Malade j’aurais été un individu dévoué à la science, me voilà privé d’un statut auquel j’aurais aimé m’accrocher avec l’âge.

Je resterai un infortuné sans logique qui a fait naufrage entre une conserverie et un hospice.

Je me réjouis d’avoir été détruit dès le premier jour, ma quête a consisté à tout relever, ma manie a été à la construction, je suis ainsi entré dans l’imposture de la flatterie pour mieux redescendre jusqu’à Dieu, voire plus bas encore.

Toute œuvre sera dans le grotesque de l’après, de l’après qui, de l’après quoi, je l’ignore ;ce que je n’ignore pas, c’est que je devrais cesser d’écrire de telles inconséquences.

Mes humeurs n’ont pas été redoutables, je n’ai su charger, ni insulter personne, je me suis défait de moi, de peur d’être poursuivi dans les autres.

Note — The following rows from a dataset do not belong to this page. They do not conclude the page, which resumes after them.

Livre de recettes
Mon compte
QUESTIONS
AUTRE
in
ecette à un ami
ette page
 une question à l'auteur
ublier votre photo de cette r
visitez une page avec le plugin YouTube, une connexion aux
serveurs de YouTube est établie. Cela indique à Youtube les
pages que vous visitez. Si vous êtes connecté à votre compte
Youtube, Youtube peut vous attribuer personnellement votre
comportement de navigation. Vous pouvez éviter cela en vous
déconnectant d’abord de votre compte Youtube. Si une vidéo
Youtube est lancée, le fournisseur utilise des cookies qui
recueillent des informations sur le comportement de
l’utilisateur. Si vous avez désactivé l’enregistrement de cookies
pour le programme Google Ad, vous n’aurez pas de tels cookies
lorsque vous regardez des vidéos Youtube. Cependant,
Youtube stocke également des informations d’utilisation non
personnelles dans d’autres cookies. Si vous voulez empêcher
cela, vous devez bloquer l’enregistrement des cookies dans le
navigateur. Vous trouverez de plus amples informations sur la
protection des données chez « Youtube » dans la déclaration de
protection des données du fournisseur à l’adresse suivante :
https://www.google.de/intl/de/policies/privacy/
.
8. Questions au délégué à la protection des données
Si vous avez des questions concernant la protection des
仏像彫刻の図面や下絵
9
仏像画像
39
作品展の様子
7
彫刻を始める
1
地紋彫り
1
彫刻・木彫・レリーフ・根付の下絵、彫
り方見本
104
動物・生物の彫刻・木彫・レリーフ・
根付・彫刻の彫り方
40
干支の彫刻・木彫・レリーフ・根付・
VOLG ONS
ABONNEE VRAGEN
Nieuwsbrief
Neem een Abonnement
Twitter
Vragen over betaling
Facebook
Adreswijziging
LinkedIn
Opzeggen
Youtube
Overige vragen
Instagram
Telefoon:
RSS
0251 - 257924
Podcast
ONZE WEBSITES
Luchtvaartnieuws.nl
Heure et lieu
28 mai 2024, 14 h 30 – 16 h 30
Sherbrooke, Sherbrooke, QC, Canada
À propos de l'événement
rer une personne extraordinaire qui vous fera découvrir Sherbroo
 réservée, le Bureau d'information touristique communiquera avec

Stérile, je me serais affaissé, je me serais endormi, j’aurais œuvré à d’autres postures, mais voilà, je sommeille, et j’ai encore tant d’instants à perdre.

On a beau dire, on croit toujours être guéri de ce même dire, mais il nous aliène jusque dans nos plus petits propos.

J’ai cherché dans les mots un remède à l’existence, encore mieux, un remède contre l’existence, je me suis étendu sur la lettre et la syllabe ,j’y ai trouvé plus de nausées que dans le silence, reste le caractère funèbre des deux pour me laisser à la maladie.

L’homme est extensible, c’est un de ses plus grands excès.